[Records supplied]

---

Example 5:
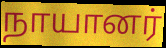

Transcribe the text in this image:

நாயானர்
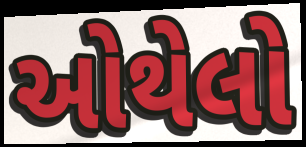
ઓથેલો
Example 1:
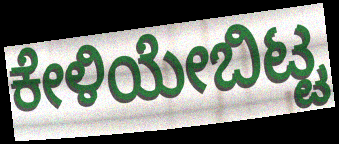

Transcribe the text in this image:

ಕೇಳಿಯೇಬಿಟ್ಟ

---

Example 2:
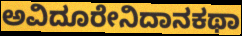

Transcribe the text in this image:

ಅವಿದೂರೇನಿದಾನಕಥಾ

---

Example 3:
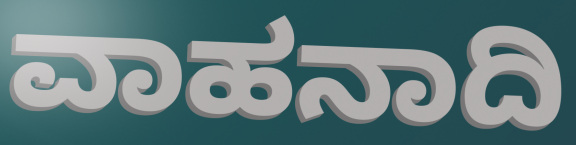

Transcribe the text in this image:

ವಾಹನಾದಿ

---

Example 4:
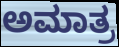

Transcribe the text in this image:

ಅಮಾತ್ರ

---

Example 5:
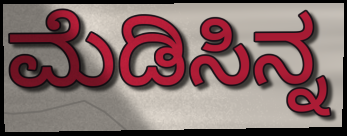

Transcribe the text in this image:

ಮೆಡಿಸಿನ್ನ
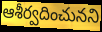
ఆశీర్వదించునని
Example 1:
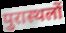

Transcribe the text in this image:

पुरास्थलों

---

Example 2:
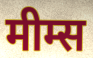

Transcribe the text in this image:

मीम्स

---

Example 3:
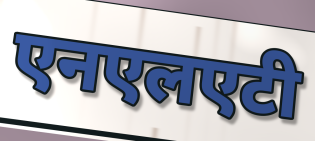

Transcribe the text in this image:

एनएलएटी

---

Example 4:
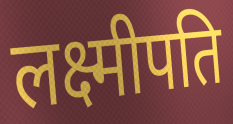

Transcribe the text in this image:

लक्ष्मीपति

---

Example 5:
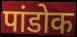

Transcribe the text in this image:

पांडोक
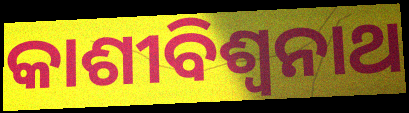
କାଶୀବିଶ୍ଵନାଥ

[/Records supplied]

=== Problem to solve ===
Please repeat all of the data exactly as it stands, leaving the pictures out.

=== Solution below ===
---

Example 5:

Transcribe the text in this image:

நாயானர்
ઓથેલો
Example 1:

Transcribe the text in this image:

ಕೇಳಿಯೇಬಿಟ್ಟ

---

Example 2:

Transcribe the text in this image:

ಅವಿದೂರೇನಿದಾನಕಥಾ

---

Example 3:

Transcribe the text in this image:

ವಾಹನಾದಿ

---

Example 4:

Transcribe the text in this image:

ಅಮಾತ್ರ

---

Example 5:

Transcribe the text in this image:

ಮೆಡಿಸಿನ್ನ
ఆశీర్వదించునని
Example 1:

Transcribe the text in this image:

पुरास्थलों

---

Example 2:

Transcribe the text in this image:

मीम्स

---

Example 3:

Transcribe the text in this image:

एनएलएटी

---

Example 4:

Transcribe the text in this image:

लक्ष्मीपति

---

Example 5:

Transcribe the text in this image:

पांडोक
କାଶୀବିଶ୍ଵନାଥ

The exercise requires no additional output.